(Excerpted passage):
Start of Block
The first exploit transaction was submitted and the attacker received funds. The transaction was visible on the public Ethereum mempool and in block explorers within seconds. A second wave of addresses submitted near-identical transactions within minutes — not by independently discovering the vulnerability but by observing the first transaction and copying its structure, substituting their own recipient address. This wave then attracted a third wave of observers doing the same thing. The bridge emptied through roughly three hours of cascading copy-paste activity.

The behaviour of the crowd was directly shaped by the economic structure of public blockchains: all transactions are visible, all data is readable, and the cost of submitting a transaction is denominated in fractions of a cent. Once the first transaction demonstrated that the bridge would pay out, the information asymmetry disappeared. The exploit became fully democratised.

Timeline

  • 21 April 2022 — Nomad’s contract upgrade is deployed, initialising committedRoot to zero. The flaw is introduced but not immediately noticed.
End of Block
(Work instruction): Rewrite the passage on the bridge exploit between "The first exploit" and "cascading copy-paste activity.", inclusive, with "block explorers" replaced by "blockchain explorers".

(Information provided):
Start of Block
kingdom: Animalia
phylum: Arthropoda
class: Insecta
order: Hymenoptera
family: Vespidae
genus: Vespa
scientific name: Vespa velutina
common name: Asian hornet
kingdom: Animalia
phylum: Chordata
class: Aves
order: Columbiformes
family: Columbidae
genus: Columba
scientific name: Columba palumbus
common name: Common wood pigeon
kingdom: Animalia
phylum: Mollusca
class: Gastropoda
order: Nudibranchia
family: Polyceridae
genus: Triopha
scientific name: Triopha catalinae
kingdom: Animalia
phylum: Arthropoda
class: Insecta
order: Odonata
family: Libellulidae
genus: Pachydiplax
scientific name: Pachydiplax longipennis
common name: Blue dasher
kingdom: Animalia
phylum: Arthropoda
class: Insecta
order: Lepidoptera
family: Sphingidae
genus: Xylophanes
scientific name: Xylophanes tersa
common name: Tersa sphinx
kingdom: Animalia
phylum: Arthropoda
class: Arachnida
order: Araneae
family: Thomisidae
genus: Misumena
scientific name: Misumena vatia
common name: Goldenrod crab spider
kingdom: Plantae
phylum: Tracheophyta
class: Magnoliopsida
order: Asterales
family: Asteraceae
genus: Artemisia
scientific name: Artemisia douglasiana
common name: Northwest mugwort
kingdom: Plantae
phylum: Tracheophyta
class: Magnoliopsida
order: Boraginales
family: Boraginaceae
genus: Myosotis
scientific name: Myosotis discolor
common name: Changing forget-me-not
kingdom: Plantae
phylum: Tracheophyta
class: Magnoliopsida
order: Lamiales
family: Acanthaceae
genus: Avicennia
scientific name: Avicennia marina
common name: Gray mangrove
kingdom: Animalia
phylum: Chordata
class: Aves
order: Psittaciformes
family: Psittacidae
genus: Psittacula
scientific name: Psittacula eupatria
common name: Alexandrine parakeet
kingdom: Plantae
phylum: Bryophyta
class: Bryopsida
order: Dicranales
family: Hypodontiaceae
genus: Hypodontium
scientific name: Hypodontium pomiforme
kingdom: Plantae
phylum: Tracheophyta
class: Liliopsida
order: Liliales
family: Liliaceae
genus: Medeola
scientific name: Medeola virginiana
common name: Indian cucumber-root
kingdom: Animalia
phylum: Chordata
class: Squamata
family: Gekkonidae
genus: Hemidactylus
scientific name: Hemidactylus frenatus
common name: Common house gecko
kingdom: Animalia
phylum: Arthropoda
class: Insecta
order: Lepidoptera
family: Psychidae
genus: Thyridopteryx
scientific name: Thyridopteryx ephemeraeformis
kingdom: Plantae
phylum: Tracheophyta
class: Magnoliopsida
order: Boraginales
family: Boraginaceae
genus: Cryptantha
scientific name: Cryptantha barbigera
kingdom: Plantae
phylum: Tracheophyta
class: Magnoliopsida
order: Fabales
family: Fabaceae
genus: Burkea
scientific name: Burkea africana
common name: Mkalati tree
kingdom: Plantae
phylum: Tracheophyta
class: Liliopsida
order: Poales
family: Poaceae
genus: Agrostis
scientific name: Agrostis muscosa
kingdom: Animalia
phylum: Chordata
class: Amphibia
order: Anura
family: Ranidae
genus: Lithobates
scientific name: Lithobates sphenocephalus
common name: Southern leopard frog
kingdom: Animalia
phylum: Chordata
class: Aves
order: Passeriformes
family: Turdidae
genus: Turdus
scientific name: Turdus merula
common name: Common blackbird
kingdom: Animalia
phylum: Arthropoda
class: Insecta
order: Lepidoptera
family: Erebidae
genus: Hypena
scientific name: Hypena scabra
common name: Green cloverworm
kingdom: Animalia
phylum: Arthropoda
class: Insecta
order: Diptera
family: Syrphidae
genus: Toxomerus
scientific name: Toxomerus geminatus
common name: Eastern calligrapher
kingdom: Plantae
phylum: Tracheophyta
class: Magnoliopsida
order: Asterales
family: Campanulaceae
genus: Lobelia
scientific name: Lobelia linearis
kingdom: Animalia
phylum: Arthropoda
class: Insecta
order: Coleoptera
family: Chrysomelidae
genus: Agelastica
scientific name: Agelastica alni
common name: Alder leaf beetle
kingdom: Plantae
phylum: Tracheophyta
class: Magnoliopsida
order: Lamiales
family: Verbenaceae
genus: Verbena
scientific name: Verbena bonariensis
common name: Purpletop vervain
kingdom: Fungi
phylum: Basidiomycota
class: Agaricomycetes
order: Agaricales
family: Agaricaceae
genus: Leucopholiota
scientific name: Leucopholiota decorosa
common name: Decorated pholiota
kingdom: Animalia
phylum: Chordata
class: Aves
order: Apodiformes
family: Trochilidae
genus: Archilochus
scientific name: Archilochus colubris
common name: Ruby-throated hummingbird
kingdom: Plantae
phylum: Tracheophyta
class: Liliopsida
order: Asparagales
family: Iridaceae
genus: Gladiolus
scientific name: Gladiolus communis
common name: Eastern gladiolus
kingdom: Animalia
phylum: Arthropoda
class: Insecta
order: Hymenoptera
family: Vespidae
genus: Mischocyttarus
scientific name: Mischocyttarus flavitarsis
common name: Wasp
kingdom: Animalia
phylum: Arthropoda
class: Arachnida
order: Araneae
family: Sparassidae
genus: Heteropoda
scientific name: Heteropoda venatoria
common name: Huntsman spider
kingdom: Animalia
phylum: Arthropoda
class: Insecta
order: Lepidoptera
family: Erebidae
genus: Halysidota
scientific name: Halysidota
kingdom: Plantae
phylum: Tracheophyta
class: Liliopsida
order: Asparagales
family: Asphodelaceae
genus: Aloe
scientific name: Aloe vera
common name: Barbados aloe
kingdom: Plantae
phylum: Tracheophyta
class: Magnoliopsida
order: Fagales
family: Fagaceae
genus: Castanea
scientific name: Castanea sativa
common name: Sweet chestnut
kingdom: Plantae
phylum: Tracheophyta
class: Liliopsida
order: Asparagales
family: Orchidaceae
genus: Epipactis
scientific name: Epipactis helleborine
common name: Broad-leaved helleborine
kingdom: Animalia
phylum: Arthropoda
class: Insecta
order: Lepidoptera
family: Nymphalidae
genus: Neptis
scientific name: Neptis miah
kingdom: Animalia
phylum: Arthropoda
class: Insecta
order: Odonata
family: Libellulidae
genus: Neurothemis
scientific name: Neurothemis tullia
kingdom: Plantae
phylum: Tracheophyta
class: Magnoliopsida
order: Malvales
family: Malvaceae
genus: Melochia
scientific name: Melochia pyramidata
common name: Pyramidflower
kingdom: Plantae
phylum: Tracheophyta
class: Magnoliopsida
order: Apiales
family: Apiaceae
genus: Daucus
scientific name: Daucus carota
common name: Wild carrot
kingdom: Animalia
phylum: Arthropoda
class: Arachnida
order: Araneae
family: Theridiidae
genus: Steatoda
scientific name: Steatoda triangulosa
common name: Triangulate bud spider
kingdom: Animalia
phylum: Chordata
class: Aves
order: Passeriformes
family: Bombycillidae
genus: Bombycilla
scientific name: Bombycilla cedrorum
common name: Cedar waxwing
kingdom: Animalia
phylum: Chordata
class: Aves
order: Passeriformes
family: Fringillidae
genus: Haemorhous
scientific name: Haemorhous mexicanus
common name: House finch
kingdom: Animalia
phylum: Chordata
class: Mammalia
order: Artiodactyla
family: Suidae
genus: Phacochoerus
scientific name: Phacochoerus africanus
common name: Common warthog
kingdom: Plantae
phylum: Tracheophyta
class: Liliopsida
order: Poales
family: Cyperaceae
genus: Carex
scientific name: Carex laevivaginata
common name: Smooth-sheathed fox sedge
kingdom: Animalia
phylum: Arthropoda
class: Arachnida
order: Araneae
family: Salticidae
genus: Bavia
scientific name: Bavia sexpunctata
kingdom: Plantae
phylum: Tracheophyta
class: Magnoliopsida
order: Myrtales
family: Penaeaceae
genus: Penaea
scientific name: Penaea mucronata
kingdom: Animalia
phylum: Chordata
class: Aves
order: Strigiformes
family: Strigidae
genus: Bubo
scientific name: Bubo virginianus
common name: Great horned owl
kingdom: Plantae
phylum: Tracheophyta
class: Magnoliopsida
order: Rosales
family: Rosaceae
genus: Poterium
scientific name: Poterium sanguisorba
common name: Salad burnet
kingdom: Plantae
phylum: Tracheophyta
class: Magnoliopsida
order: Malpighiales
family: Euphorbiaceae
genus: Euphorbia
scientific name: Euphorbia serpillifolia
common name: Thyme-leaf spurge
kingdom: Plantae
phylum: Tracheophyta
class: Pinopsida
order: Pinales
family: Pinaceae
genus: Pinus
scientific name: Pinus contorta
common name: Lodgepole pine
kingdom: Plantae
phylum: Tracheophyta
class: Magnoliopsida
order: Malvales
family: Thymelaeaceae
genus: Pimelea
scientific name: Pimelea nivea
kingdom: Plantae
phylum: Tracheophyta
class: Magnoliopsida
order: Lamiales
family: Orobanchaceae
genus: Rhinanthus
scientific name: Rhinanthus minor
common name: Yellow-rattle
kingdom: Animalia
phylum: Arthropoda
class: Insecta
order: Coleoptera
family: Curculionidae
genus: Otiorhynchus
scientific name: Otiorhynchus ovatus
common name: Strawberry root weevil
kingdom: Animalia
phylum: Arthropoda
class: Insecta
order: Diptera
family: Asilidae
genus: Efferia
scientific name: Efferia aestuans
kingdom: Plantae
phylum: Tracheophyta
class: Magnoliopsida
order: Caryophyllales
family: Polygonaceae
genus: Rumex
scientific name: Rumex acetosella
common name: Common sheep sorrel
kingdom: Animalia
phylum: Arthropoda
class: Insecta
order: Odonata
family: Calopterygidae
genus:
End of Block
(Output for this exercise):
The first exploit transaction was submitted and the attacker received funds. The transaction was visible on the public Ethereum mempool and in blockchain explorers within seconds. A second wave of addresses submitted near-identical transactions within minutes — not by independently discovering the vulnerability but by observing the first transaction and copying its structure, substituting their own recipient address. This wave then attracted a third wave of observers doing the same thing. The bridge emptied through roughly three hours of cascading copy-paste activity.